The Hong Kong government released a full report to Chinese officials on Tuesday detailing the three months of pro-democracy protests in Hong Kong.
The report has proved to be disappointing to the protestors.
The 155-page-report titled Report on the Recent Community and Political Situation in Hong Kong falls short of what protestors feel is a balanced view.
The report severely downplays the divisions between the political leaders in Hong Kong and the protestors.
After disagreement with a previous report in October, the Hong Kong government vowed to release a new report to further peace talks with the five representatives of the Hong Kong Federation of Students.

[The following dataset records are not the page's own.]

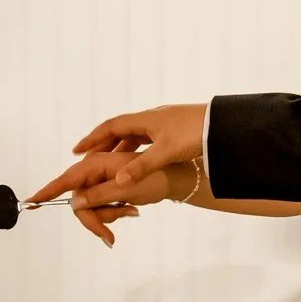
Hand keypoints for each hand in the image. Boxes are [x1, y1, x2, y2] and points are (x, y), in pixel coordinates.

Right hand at [26, 151, 180, 245]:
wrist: (182, 176)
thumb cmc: (158, 177)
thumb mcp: (128, 188)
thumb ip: (100, 195)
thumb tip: (75, 203)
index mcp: (98, 161)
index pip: (67, 179)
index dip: (47, 191)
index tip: (30, 201)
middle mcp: (97, 166)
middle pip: (80, 199)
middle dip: (94, 218)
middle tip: (108, 237)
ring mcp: (105, 176)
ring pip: (93, 204)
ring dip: (110, 214)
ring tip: (131, 213)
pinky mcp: (114, 183)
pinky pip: (105, 202)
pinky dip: (117, 210)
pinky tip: (133, 210)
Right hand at [68, 103, 206, 188]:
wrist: (224, 126)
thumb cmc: (195, 134)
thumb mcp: (166, 153)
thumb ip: (141, 167)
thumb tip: (117, 182)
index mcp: (145, 120)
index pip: (110, 127)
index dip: (92, 139)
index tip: (76, 150)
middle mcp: (151, 119)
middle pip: (119, 131)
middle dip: (101, 145)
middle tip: (86, 160)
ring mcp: (162, 125)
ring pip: (133, 137)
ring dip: (119, 150)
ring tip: (107, 165)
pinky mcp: (173, 131)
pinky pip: (147, 141)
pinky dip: (136, 152)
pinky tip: (136, 162)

The Hong Kong government submitted the report to the Hong Kong and Macao Affairs Office of China’s State Council.
The protestors main complaint about the new report is that it failed to directly address the political deadlock at the center of the struggle.
Joshua Wong, leader of the student group Scholarism wrote on Facebook that: “This report was meant to be a sweetener from the government after the talks with HKFFS.”
Wong further criticize the report by writing, “there’s no sugar coating on this sweetener. It’s poison.”
The Hong Kong protests grabbed international attention in the end of September when they occupied major roadways for over two months.
The protests were sparked by a decision on August 31 by China’s Standing Committee of the National People’s Congress, that any candidate running for chief executive in Hong Kong in 2017 must first be screened by the Communist Party.
The protester’s main concern was this issue that their basic democratic rights were being withheld. The central issue with this decision was the lack of free elections.
To make matters more incendiary, dozens of pro-democracy leaders in the movement have been called by officials in recent weeks and were told to prepare themselves for arrest for inciting and participating in an illegal assembly.